Does anyone know the scale of the newly released Bachmann 'Lil Big Haulers train cars?
Are they the same size as the Bachmann 1:22 scale 20 ft. freight car series?
Thanks for any advise!


----------



## Treeman (Jan 6, 2008)

We have the yellow caboose in stock. I could measure one if that would help.


----------



## Trains West (Oct 4, 2008)

at 1 to 22.5 the door is right at 6 ft .....and the caboose is like 14 ft long and 12 ft tall and 7 ft 9 inchs wide ..... just got mine ... like it a lot


----------



## roadranger (Jan 6, 2008)

Thanks all! 
Scott - your measurements gives a good indication they are 1:22.5 
Fits right in nicely with the majority of their 8 wheeled rolling stock.


----------



## vsmith (Jan 2, 2008)

Yep they are definetly not 1/20.3 but work nicely with 1/22.5 and would probably also work in 1/24. They are about the same detail as the LGB Toytrain line of product. I have 2 right now, there are a few issues, the caboose cupola only has windows on the sides, front and rear windows need to be cut in and the grab bars are cast in, barely, so those also have to be added, but the cast in ones are so light when you add grab bars you'll never notice the cast-in ones under. These have serious bash potential. I am already seeing the caboose being very bashable into a small boxcab like the Bobbercab I just finished.

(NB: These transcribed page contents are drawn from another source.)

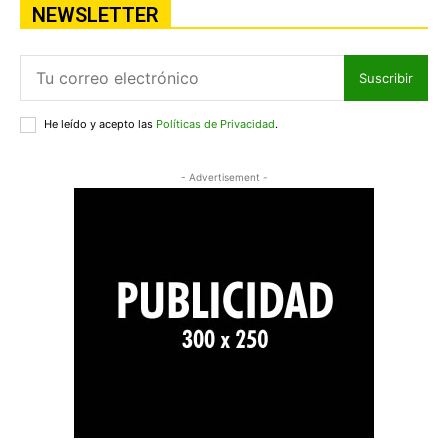
NEWSLETTER
Suscribir
He leído y acepto las
Políticas de Privacidad
.
- Advertisement -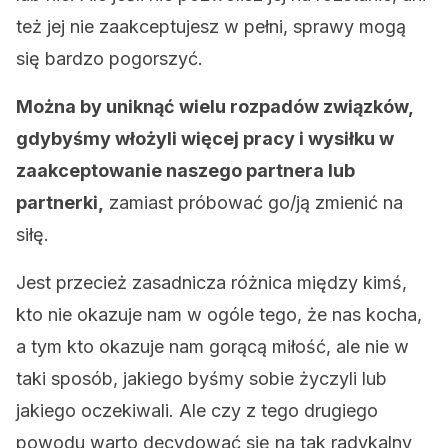
też jej nie zaakceptujesz w pełni, sprawy mogą
się bardzo pogorszyć.
Można by uniknąć wielu rozpadów związków,
gdybyśmy włożyli więcej pracy i wysiłku w
zaakceptowanie naszego partnera lub
partnerki,
zamiast próbować go/ją zmienić na
siłę.
Jest przecież zasadnicza różnica między kimś,
kto nie okazuje nam w ogóle tego, że nas kocha,
a tym kto okazuje nam gorącą miłość, ale nie w
taki sposób, jakiego byśmy sobie życzyli lub
jakiego oczekiwali. Ale czy z tego drugiego
powodu warto decydować się na tak radykalny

One other thing, these come with a Scientific Toys style coupler, but these easy unscrew to add a standard Bachmann knuckle of hook/loop coupler. The stock coupler is just more kid friendly they say. 

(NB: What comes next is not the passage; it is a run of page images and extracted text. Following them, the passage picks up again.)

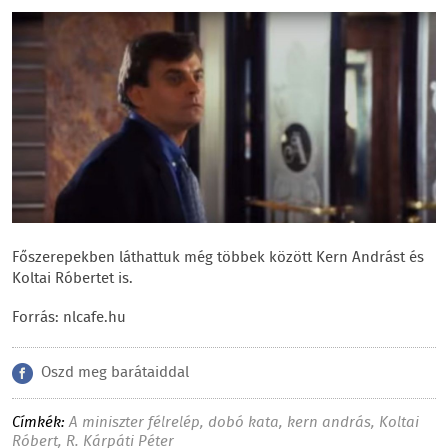
Főszerepekben láthattuk még többek között Kern Andrást és
Koltai Róbertet is.
Forrás: nlcafe.hu
Oszd meg barátaiddal
Címkék:
A miniszter félrelép
,
dobó kata
,
kern andrás
,
Koltai
Róbert
,
R. Kárpáti Péter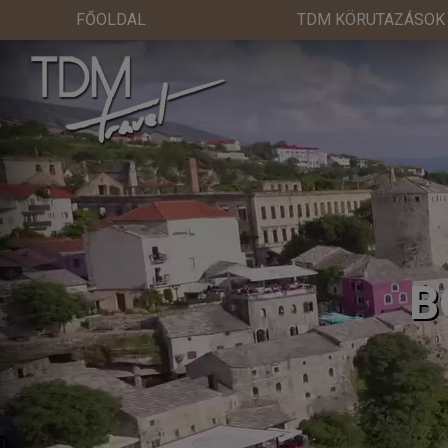
FŐOLDAL
TDM KÖRUTAZÁSOK
B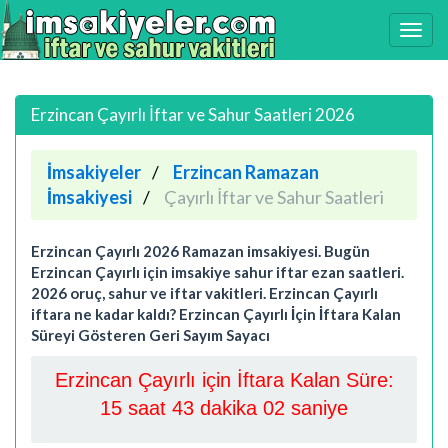
Erzincan Çayırlı İftar ve Sahur Saatleri 2026
İmsakiyeler
Erzincan Ramazan
İmsakiyesi
Çayırlı İftar ve Sahur Saatleri
Erzincan Çayırlı 2026 Ramazan imsakiyesi. Bugün
Erzincan Çayırlı için imsakiye sahur iftar ezan saatleri.
2026 oruç, sahur ve iftar vakitleri. Erzincan Çayırlı
iftara ne kadar kaldı? Erzincan Çayırlı İçin İftara Kalan
Süreyi Gösteren Geri Sayım Sayacı
Erzincan Çayırlı için İftara Kalan Süre:
15 saat 43 dakika 02 saniye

I was at the Gold Coast Station Open House yesterday (where I bought them) and the Bachmann rep stated that these first generation cars were going to updated as they progress and that they hope to include things like the missing cupola windows. He also said they planned to use the engines base for future "more serious" models, so this looks like a whole new direction for Bmann. 

I like mine enough I'm planning on selling my 2 LGB shorty passenger cars to fund purchase of of a string of these, especially since these LGBs prices have gone bat-guano crazy and I'll never be able to reasonably afford anymore LGB shorties.


----------



## vsmith (Jan 2, 2008)

Quick review: Here is the baggage car with a standard 1/22 figure, I think this does a better job of showing its scale










End platforms showing the cast in grab bars, couplers. Doors do not open.

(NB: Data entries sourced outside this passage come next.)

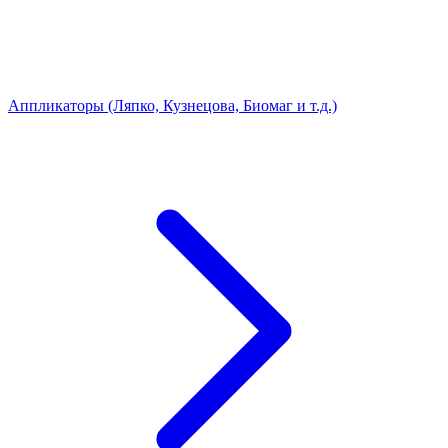
Аппликаторы (Ляпко, Кузнецова, Биомаг и т.д.)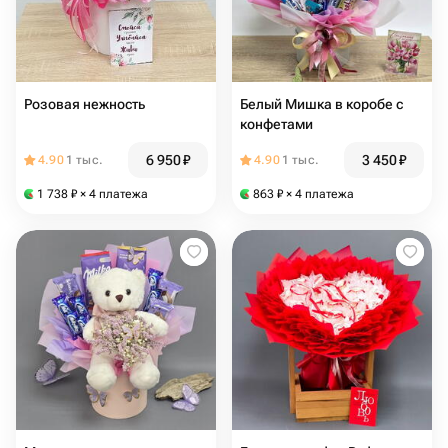
Розовая нежность
Белый Мишка в коробе с
конфетами
6 950
₽
3 450
₽
4.90
1 тыс.
4.90
1 тыс.
1 738
₽
× 4 платежа
863
₽
× 4 платежа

Caboose with figure, this is in essence a shortened version of their long time bobber caboose, end panels and windows are almost identical with new casting making up the cupola.











Cupola windows in the process of being cut in, plastic cuts easily. Construction on the caboose is a little different than the baggage car, the baggage/passenger car bodies comes off exactly like the bobber caboose with 4 tabs, the roof unscrews; the caboose has 4 screws to remove what I expect is a basic chassis used for all the frieght cars, the body is one piece casting like the bobbers. 

As I said, great bash potential as they are easy to dismantle, easy to cut up and cheap as chips in afforabiltiy. The Bachmann rep reported that this line has gotten very postive feedback, I can see why.


----------



## roadranger (Jan 6, 2008)

Thanks for the pics, vsmith! "Worth a thousand words" 

And you answered my next question, which was how the passenger cars measured up...


----------



## vsmith (Jan 2, 2008)

9-1/2" overall at the endbeams, 4" wide, 6" tall = Baggage/Passenger cars 

7-1/2" overall at the endbeams, 4" wide, 6-1/2" tall = Caboose


----------